New tool alert: geoparquet-io is both a stand-alone CLI1 tool and a Python library for reading, transforming, and writing GeoParquet files. Remember, GeoParquet is a cloud-native2 geodata format (basically, the geo-flavour of the Parquet3 format).
geoparquet-io is open-source, carries the Apache 2.0 license and its version 1.0 is currently in beta. It can be installed using pipx and pip, respectively, or using uv.
With geoparquet-io, you can convert other formats to GeoParquet, inspect and optimize existing GeoParquet files, add a spatial index, partition large files using several partition strategies, and more.

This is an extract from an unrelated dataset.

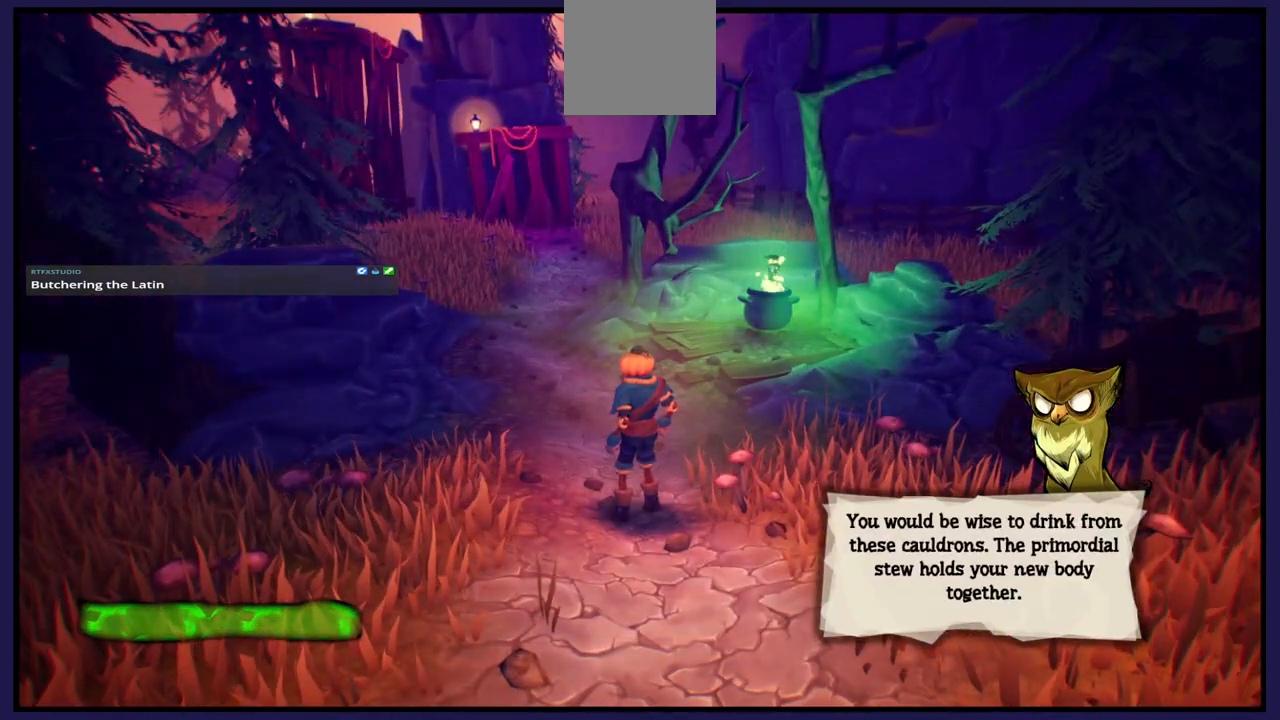
{"buttons": [], "left_stick": "center", "right_stick": "center", "events": []}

The tool also supports building pipelines of operations in Python or piping intermediate results through a workflow via Unix pipes in the CLI. The website features performance tips and best practices. If you use geoparquet-io for conversion to GeoParquet, these are applied automatically.
The extract tool looks particularly interesting: It can be used to directly extract geodata from, for example, a WFS4, Esri ArcGIS Feature Services, or BigQuery5 tables and write it to GeoParquet.
Footnotes
Command-line interface.↩︎
I.e., taking full advantage of the cloud computing model; in the data world typically through enabling partial downloads of file contents through so-called HTTP range requests.↩︎
An open-source, columnar storage file format designed for efficient data processing.↩︎
Web Feature Service, an OGC standard interface for querying and retrieving vector geodata over the web.↩︎
Google’s data warehouse (DWH) Platform-as-a-Service offering.↩︎